Myanmar’s regime said it is investigating the death of a 78-year-old monk amid eyewitness reports his vehicle was fired on by junta troops.
Sayadaw Bhaddanta Munindabhivamsa, 78, a retired member of the State Sangha Nayaka Committee, the highest Buddhist authority in Myanmar, was shot dead on Wednesday near Tada-U Airport in Mandalay Region.
Junta media said resistance groups fired on his car in an ambush, injuring fellow monk Sayadaw Bhaddanta Gunikabhivamsa, the abbot of Kanthonhsint Buddhism Learning Center in Mingaladon Township, Yangon, and the driver U Kyaw Win.
On Thursday, Bhaddanta Gunikabhivamsa said they were shot by junta soldiers from a truck that chased their vehicle.

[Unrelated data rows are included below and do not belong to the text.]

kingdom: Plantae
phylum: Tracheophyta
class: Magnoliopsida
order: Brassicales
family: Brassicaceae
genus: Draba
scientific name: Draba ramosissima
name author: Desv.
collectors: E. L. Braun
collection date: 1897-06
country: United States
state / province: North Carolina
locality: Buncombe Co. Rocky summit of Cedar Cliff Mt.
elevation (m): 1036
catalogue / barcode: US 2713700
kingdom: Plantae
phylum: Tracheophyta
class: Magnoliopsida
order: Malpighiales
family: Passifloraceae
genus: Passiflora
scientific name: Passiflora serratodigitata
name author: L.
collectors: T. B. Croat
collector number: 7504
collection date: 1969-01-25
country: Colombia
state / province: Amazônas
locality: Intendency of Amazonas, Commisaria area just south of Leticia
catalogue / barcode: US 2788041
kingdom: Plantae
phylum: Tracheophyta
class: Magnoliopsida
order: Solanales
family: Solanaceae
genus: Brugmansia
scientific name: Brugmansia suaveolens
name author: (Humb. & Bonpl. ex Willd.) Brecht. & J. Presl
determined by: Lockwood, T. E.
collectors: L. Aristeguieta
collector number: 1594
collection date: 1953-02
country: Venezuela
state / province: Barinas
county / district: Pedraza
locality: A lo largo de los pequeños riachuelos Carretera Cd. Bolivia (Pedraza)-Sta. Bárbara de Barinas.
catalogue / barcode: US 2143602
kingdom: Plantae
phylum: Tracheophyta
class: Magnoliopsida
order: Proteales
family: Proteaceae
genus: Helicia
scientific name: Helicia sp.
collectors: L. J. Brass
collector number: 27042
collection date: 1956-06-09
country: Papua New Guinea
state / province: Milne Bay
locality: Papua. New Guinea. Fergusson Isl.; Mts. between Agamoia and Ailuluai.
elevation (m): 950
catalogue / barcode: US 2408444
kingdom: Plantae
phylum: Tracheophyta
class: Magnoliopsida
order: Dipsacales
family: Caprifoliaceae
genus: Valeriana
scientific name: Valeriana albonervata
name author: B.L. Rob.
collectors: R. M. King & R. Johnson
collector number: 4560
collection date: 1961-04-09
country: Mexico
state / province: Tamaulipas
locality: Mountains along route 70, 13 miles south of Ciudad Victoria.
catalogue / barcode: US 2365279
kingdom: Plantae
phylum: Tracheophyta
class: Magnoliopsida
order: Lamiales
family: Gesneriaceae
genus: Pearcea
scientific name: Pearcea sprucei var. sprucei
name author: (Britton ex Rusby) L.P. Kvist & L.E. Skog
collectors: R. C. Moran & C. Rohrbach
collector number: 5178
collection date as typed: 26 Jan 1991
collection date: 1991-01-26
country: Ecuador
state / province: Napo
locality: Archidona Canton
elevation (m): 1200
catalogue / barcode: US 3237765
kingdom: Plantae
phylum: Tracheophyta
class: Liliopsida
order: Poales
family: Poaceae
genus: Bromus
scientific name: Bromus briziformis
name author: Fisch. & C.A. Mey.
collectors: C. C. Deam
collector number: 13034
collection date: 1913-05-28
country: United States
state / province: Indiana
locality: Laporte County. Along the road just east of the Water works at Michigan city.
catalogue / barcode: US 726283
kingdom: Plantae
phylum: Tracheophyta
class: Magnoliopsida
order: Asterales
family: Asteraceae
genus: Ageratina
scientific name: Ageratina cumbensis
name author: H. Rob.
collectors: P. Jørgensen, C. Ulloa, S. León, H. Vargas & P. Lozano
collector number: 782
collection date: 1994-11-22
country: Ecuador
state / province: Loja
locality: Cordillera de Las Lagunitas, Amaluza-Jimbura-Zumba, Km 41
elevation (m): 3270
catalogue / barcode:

He said junta soldiers fired seven or eight shots at their car and he suffered head injuries from broken glass.
“I got out of the car and asked why they were attacking monks. They said they did not know we were monks as our windows were shut. They took our phones and told us not to tell anyone,” the monk said.
The regime claimed an online video clip of Bhaddanta Gunikabhivamsa contradicted the junta media’s account of the incident, adding that it would investigate.
Bhaddanta Gunikabhivamsa’s account matched a report by the chief of the Mandalay Region Religious Affairs Department to his director-general in Naypyitaw which said the vehicle was driven away after troops told it to pull over.
Bhaddanta Munindabhivamsa wrote numerous books on Buddhist teachings.
The two monks flew to Tada-U Airport from Yangon on Wednesday to attend a meeting on Thursday at the Shwekyin Nikaya Center in Mandalay.